Hartwig, president and economist of the Insurance Information Institute, who spoke to a group of reinsurance actuaries at the Casualty Actuarial Societys Seminar on Reinsurance.

Hartwig noted four necessary criteria for a hard market, one marked by sharply rising rates in excess of 10 to 15 percent.

The industry must endure a sustained period of large underwriting losses. Only when underwriting losses are large and sustained do insurers turn disciplined, Hartwig said. Last year, underwriting losses were $36.5 billion due to U.S. catastrophes, including Tornadoes in Joplin, Mo., and Tuscaloosa, Ala., and elsewhere. Adjusted for inflation, 2011 was the fifth-worst year on record for insured catastrophe losses in the United States. However, to date, catastrophes have been light in 2012.

The industry must suffer a decline in industry surplus or capacity, resulting in rising rates. But industry surplus remains high, Hartwig said, hitting a record $565 billion as of first quarter 2011 and falling off only slightly during 2011, despite catastrophic losses.

The cost of reinsurance must be rising, accompanied by a shortage of reinsurance capital. This is somewhat the case, as excess capacity in reinsurance in early 2011 was consumed by earthquakes in Japan and New Zealand and floods in Thailand. In the United States, reinsurance prices for catastrophe business have risen 8 percent. However, relative to 1993, when Hurricane Andrew hit, rates rose 68 percent; after Hurricane Katrina, rates rose 76 percent. Further, Hartwig said this notion that somehow big catastrophe losses are somehow [by themselves] going to affect prices here, is incorrect.

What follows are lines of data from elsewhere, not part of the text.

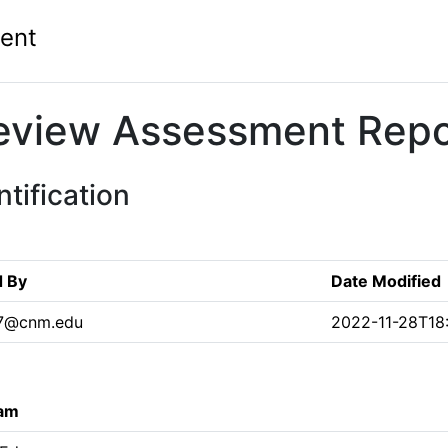
ent
eview Assessment Repo
tification
d By
Date Modified
7@cnm.edu
2022-11-28T18:
ram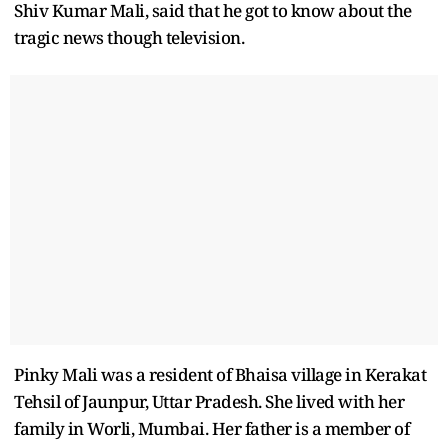
Shiv Kumar Mali, said that he got to know about the
tragic news though television.
Pinky Mali was a resident of Bhaisa village in Kerakat
Tehsil of Jaunpur, Uttar Pradesh. She lived with her
family in Worli, Mumbai. Her father is a member of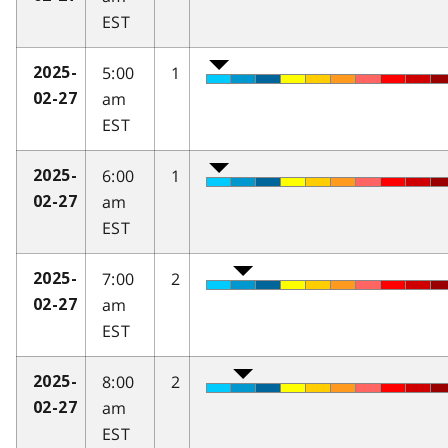
EST
5:00
1
2025-
am
02-27
EST
6:00
1
2025-
am
02-27
EST
7:00
2
2025-
am
02-27
EST
8:00
2
2025-
am
02-27
EST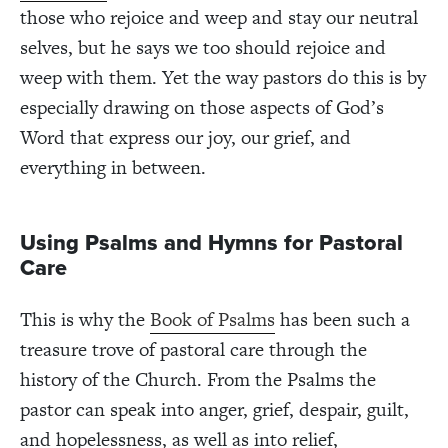
those who rejoice and weep and stay our neutral
selves, but he says we too should rejoice and
weep with them. Yet the way pastors do this is by
especially drawing on those aspects of God’s
Word that express our joy, our grief, and
everything in between.
Using Psalms and Hymns for Pastoral
Care
This is why the
Book of Psalms
has been such a
treasure trove of pastoral care through the
history of the Church. From the Psalms the
pastor can speak into anger, grief, despair, guilt,
and hopelessness, as well as into relief,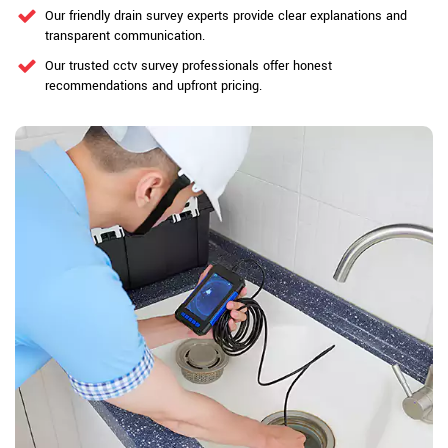
Our friendly drain survey experts provide clear explanations and
transparent communication.
Our trusted cctv survey professionals offer honest
recommendations and upfront pricing.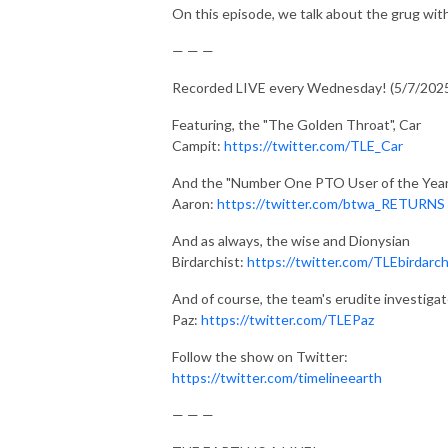
On this episode, we talk about the grug with
— — —
Recorded LIVE every Wednesday! (5/7/202
Featuring, the "The Golden Throat", Car
Campit:
https://twitter.com/TLE_Car
And the "Number One PTO User of the Year
Aaron:
https://twitter.com/btwa_RETURNS
And as always, the wise and Dionysian
Birdarchist:
https://twitter.com/TLEbirdarch
And of course, the team's erudite investigat
Paz:
https://twitter.com/TLEPaz
Follow the show on Twitter:
https://twitter.com/timelineearth
— — —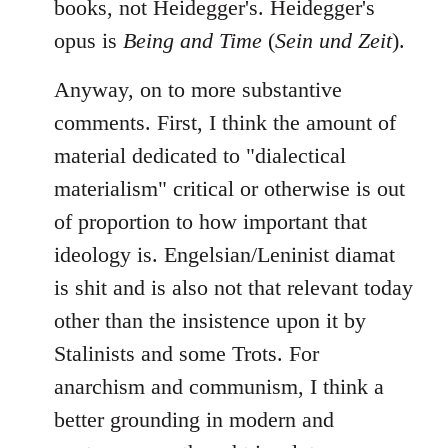
books, not Heidegger's. Heidegger's
opus is
Being and Time
(
Sein und Zeit
).
Anyway, on to more substantive
comments. First, I think the amount of
material dedicated to "dialectical
materialism" critical or otherwise is out
of proportion to how important that
ideology is. Engelsian/Leninist diamat
is shit and is also not that relevant today
other than the insistence upon it by
Stalinists and some Trots. For
anarchism and communism, I think a
better grounding in modern and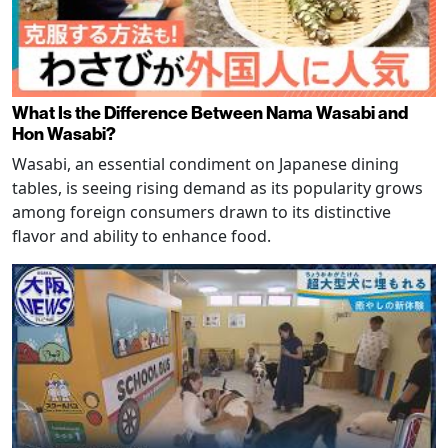
What Is the Difference Between Nama Wasabi and
Hon Wasabi?
Wasabi, an essential condiment on Japanese dining
tables, is seeing rising demand as its popularity grows
among foreign consumers drawn to its distinctive
flavor and ability to enhance food.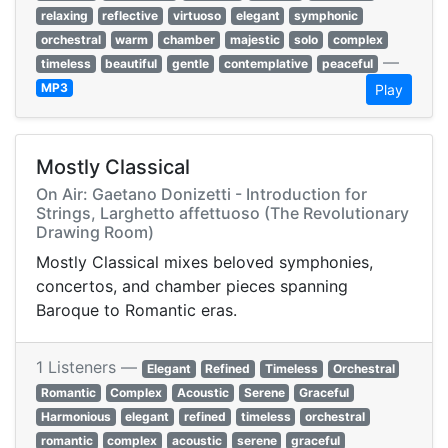
relaxing
reflective
virtuoso
elegant
symphonic
orchestral
warm
chamber
majestic
solo
complex
—
timeless
beautiful
gentle
contemplative
peaceful
MP3
Play
Mostly Classical
On Air: Gaetano Donizetti - Introduction for
Strings, Larghetto affettuoso (The Revolutionary
Drawing Room)
Mostly Classical mixes beloved symphonies,
concertos, and chamber pieces spanning
Baroque to Romantic eras.
1 Listeners —
Elegant
Refined
Timeless
Orchestral
Romantic
Complex
Acoustic
Serene
Graceful
Harmonious
elegant
refined
timeless
orchestral
romantic
complex
acoustic
serene
graceful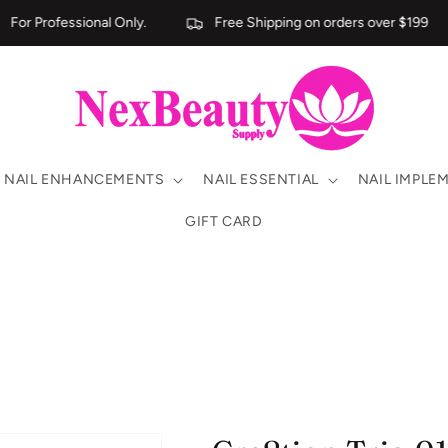
For Professional Only.
Free Shipping on orders over $199
NAIL ENHANCEMENTS
NAIL ESSENTIAL
NAIL IMPLE
GIFT CARD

Finally, the industry must increase discipline in underwriting and pricing discipline, which may be occurring for commercial lines after having declined for years. In the first quarter, commercial insurance rates rose 4.4 percent, which was the third consecutive quarterly increase; however, that followed 30 consecutive quarters of declining rates, according to the Council of Insurance Agents and Brokers.

In the first quarter, workers compensation rates rose fastest at 7.4 percent, but only because of the deterioration they had endured. Over the past three years, workers comp combined ratios were 110.6, 116.8 and 115.0, compared with 99.5, 101.0 and 107.5 for commercial lines overall.